> [Excerpted text]
[PATCH] powerpc/mm: Fix RECLAIM_DISTANCE

Tue Jan 31 15:58:16 AEDT 2017

Hi,

> Anton, I think the behaviour looks good. Actually, it's not very
> relevant to the issue addressed by the patch. I will reply to
> Michael's reply about the reason. There are two nodes in your system
> and the memory is expected to be allocated from node-0. If node-0
> doesn't have enough free memory, the allocater switches to node-1. It
> means we need more stress.

Did you try setting zone_reclaim_mode? Surely we should reclaim local
clean pagecache if enabled?

Anton
--

zone_reclaim_mode:

Zone_reclaim_mode allows someone to set more or less aggressive approaches to
reclaim memory when a zone runs out of memory. If it is set to zero then no
zone reclaim occurs. Allocations will be satisfied from other zones / nodes
in the system.

This is value ORed together of

1       = Zone reclaim on
2       = Zone reclaim writes dirty pages out
4       = Zone reclaim swaps pages

zone_reclaim_mode is disabled by default.  For file servers or workloads
that benefit from having their data cached, zone_reclaim_mode should be
left disabled as the caching effect is likely to be more important than
data locality.

zone_reclaim may be enabled if it's known that the workload is partitioned
such that each partition fits within a NUMA node and that accessing remote
memory would cause a measurable performance reduction.  The page allocator
will then reclaim easily reusable pages (those page cache pages that are
currently not used) before allocating off node pages.

Allowing zone reclaim to write out pages stops processes that are
writing large amounts of data from dirtying pages on other nodes. Zone
reclaim will write out dirty pages if a zone fills up and so effectively
throttle the process. This may decrease the performance of a single process
since it cannot use all of system memory to buffer the outgoing writes
anymore but it preserve the memory on other nodes so that the performance
of other processes running on other nodes will not be affected.

Allowing regular swap effectively restricts allocations to the local
node unless explicitly overridden by memory policies or cpuset
configurations.

> 
> In the experiment, 38GB is allocated: 16GB for pagecache and 24GB for
> heap. It's not exceeding the memory capacity (64GB). So page reclaim
> in the fast and slow path weren't triggered. It's why the pagecache
> wasn't dropped. I think __GFP_THISNODE isn't specified when
> page-fault handler tries to allocate page to accomodate the VMA for
> the heap.
> 
> *Without* the patch applied, I got something as below in the system
> where two NUMA nodes and each of them has 64GB memory. Also, I don't
> think the patch is going to change the behaviour:
> 
> # cat /proc/sys/vm/zone_reclaim_mode 
> 0
> 
> Drop pagecache
> Read 8GB file, for pagecache to consume 8GB memory.
> Node 0 FilePages:       8496960 kB
> taskset -c 0 ./alloc 137438953472       <- 128GB sized heap
> Node 0 FilePages:        503424 kB
> 
> Eventually, some of swap clusters have been used as well:
> 
> # free -m
>               total        used        free      shared  buff/cache
> available Mem:         130583      129203         861
> 10         518         297 Swap:         10987        3145        7842
> 
> Thanks,
> Gavin
>

> [Work to complete]
Reproduce part of the RECLAIM_DISTANCE patch thread word for word, beginning at "Zone_reclaim_mode allows someone" and stopping after "in the system.". The material after this point can be left aside.

> [Data under study]
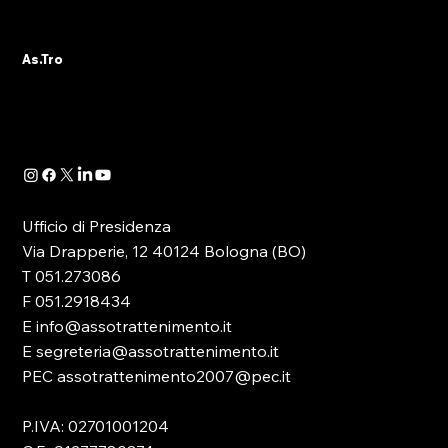
COMUNICA LA CHIUSURA ESTIVA
DELL’ASSOCIAZIONE
L’Ufficio di Presidenza e l’intero Direttivo
As.Tro
As.Tro – Confindustria SIT augurano a tutti gli
associati e agli operatori del settore una
serena pausa estiva. Si informa che le attività
associative, amm
Ufficio di Presidenza
Via Drapperie, 12 40124 Bologna (BO)
T 051.273086
F 051.2918434
E info@assotrattenimento.it
E segreteria@assotrattenimento.it
PEC assotrattenimento2007@pec.it
P.IVA: 02701001204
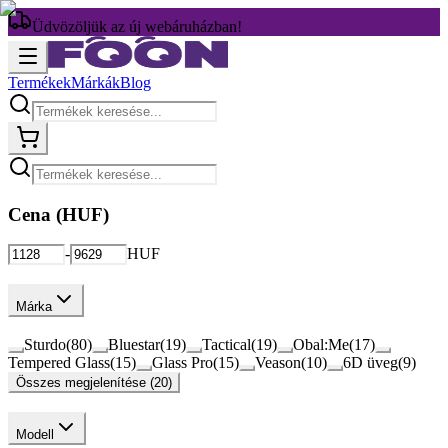
Üdvözöljük az új webáruházban!
Termékek
Márkák
Blog
Cena (
HUF
)
-
HUF
Márka
Sturdo
(
80
)
Bluestar
(
19
)
Tactical
(
19
)
Obal:Me
(
17
)
Tempered Glass
(
15
)
Glass Pro
(
15
)
Veason
(
10
)
6D üveg
(
9
)
Összes megjelenítése (20)
Modell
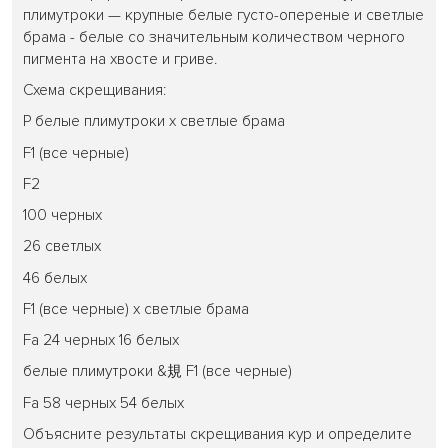
плимутроки — крупные белые густо-опереные и светлые
брама - белые со значительным количеством черного
пигмента на хвосте и гриве.
Схема скрещивания:
Р белые плимутроки х светлые брама
F1 (все черные)
F2
100 черных
26 светлых
46 белых
F1 (все черные) х светлые брама
Fa 24 черных 16 белых
белые плимутроки &規 F1 (все черные)
Fa 58 черных 54 белых
Объясните результаты скрещивания кур и определите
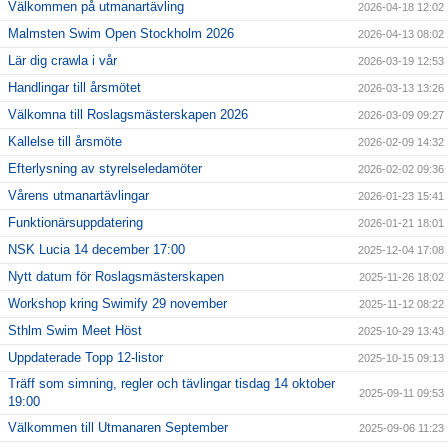
Välkommen på utmanartävling
2026-04-18 12:02
Malmsten Swim Open Stockholm 2026
2026-04-13 08:02
Lär dig crawla i vår
2026-03-19 12:53
Handlingar till årsmötet
2026-03-13 13:26
Välkomna till Roslagsmästerskapen 2026
2026-03-09 09:27
Kallelse till årsmöte
2026-02-09 14:32
Efterlysning av styrelseledamöter
2026-02-02 09:36
Vårens utmanartävlingar
2026-01-23 15:41
Funktionärsuppdatering
2026-01-21 18:01
NSK Lucia 14 december 17:00
2025-12-04 17:08
Nytt datum för Roslagsmästerskapen
2025-11-26 18:02
Workshop kring Swimify 29 november
2025-11-12 08:22
Sthlm Swim Meet Höst
2025-10-29 13:43
Uppdaterade Topp 12-listor
2025-10-15 09:13
Träff som simning, regler och tävlingar tisdag 14 oktober
2025-09-11 09:53
19:00
Välkommen till Utmanaren September
2025-09-06 11:23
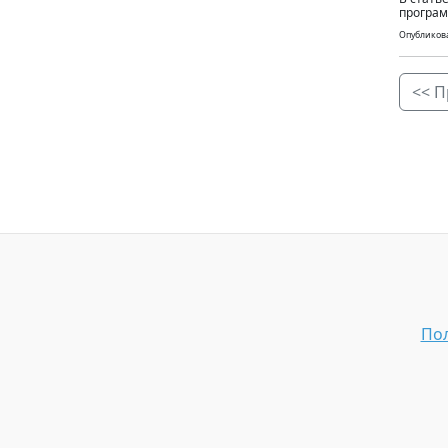
програм
Опубликова
<< П
Пол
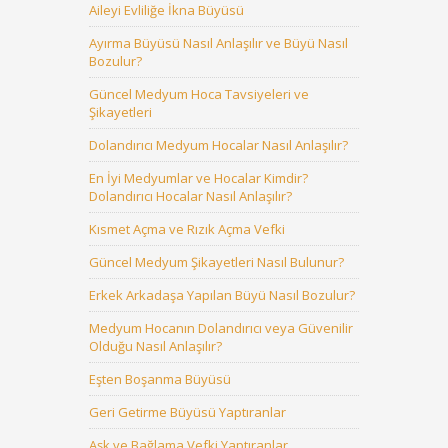
Aileyi Evliliğe İkna Büyüsü
Ayırma Büyüsü Nasıl Anlaşılır ve Büyü Nasıl
Bozulur?
Güncel Medyum Hoca Tavsiyeleri ve
Şikayetleri
Dolandırıcı Medyum Hocalar Nasıl Anlaşılır?
En İyi Medyumlar ve Hocalar Kimdir?
Dolandırıcı Hocalar Nasıl Anlaşılır?
Kısmet Açma ve Rızık Açma Vefki
Güncel Medyum Şikayetleri Nasıl Bulunur?
Erkek Arkadaşa Yapılan Büyü Nasıl Bozulur?
Medyum Hocanın Dolandırıcı veya Güvenilir
Olduğu Nasıl Anlaşılır?
Eşten Boşanma Büyüsü
Geri Getirme Büyüsü Yaptıranlar
Aşk ve Bağlama Vefki Yaptıranlar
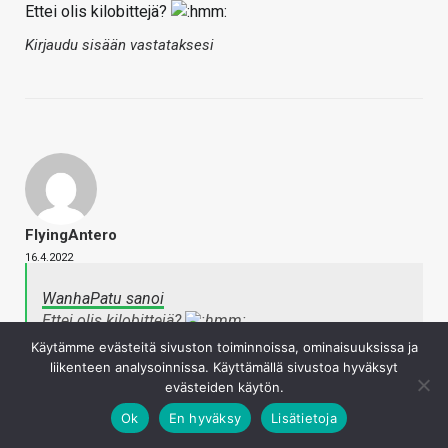
Ettei olis kilobittejä?
Kirjaudu sisään vastataksesi
FlyingAntero
16.4.2022
WanhaPatu sanoi
Ettei olis kilobittejä?
Napsauta laajentaaksesi…
Käytämme evästeitä sivuston toiminnoissa, ominaisuuksissa ja
liikenteen analysoinnissa. Käyttämällä sivustoa hyväksyt
evästeiden käytön.
Emmää tiiä mut ajatuksena olis hakee pääsiäisen jälkeen
Ok
En hyväksy
Lisätietoja
kilon mötikkä kuparipyörötankoo halkaisijaltaan 40-50mm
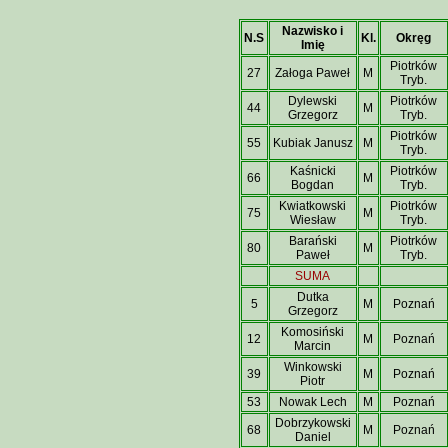
Nazwisko i
N.S
Kl.
Okręg
Imię
Piotrków
27
Załoga Paweł
M
Tryb.
Dylewski
Piotrków
44
M
Grzegorz
Tryb.
Piotrków
55
Kubiak Janusz
M
Tryb.
Kaśnicki
Piotrków
66
M
Bogdan
Tryb.
Kwiatkowski
Piotrków
75
M
Wiesław
Tryb.
Barański
Piotrków
80
M
Paweł
Tryb.
SUMA
Dutka
5
M
Poznań
Grzegorz
Komosiński
12
M
Poznań
Marcin
Winkowski
39
M
Poznań
Piotr
53
Nowak Lech
M
Poznań
Dobrzykowski
68
M
Poznań
Daniel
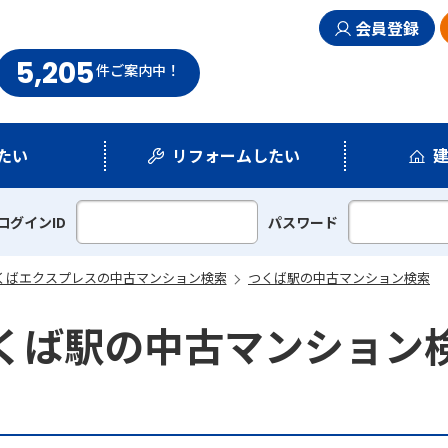
会員登録
5,205
まい情報館
件
ご案内中！
たい
リフォームしたい
シミュレーション
リフォームプラン
ログインID
パスワード
くばエクスプレスの中古マンション検索
つくば駅の中古マンション検索
くば駅の中古マンション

> [Exercise output]
Zone_reclaim_mode allows someone to set more or less aggressive approaches to
reclaim memory when a zone runs out of memory. If it is set to zero then no
zone reclaim occurs. Allocations will be satisfied from other zones / nodes
in the system.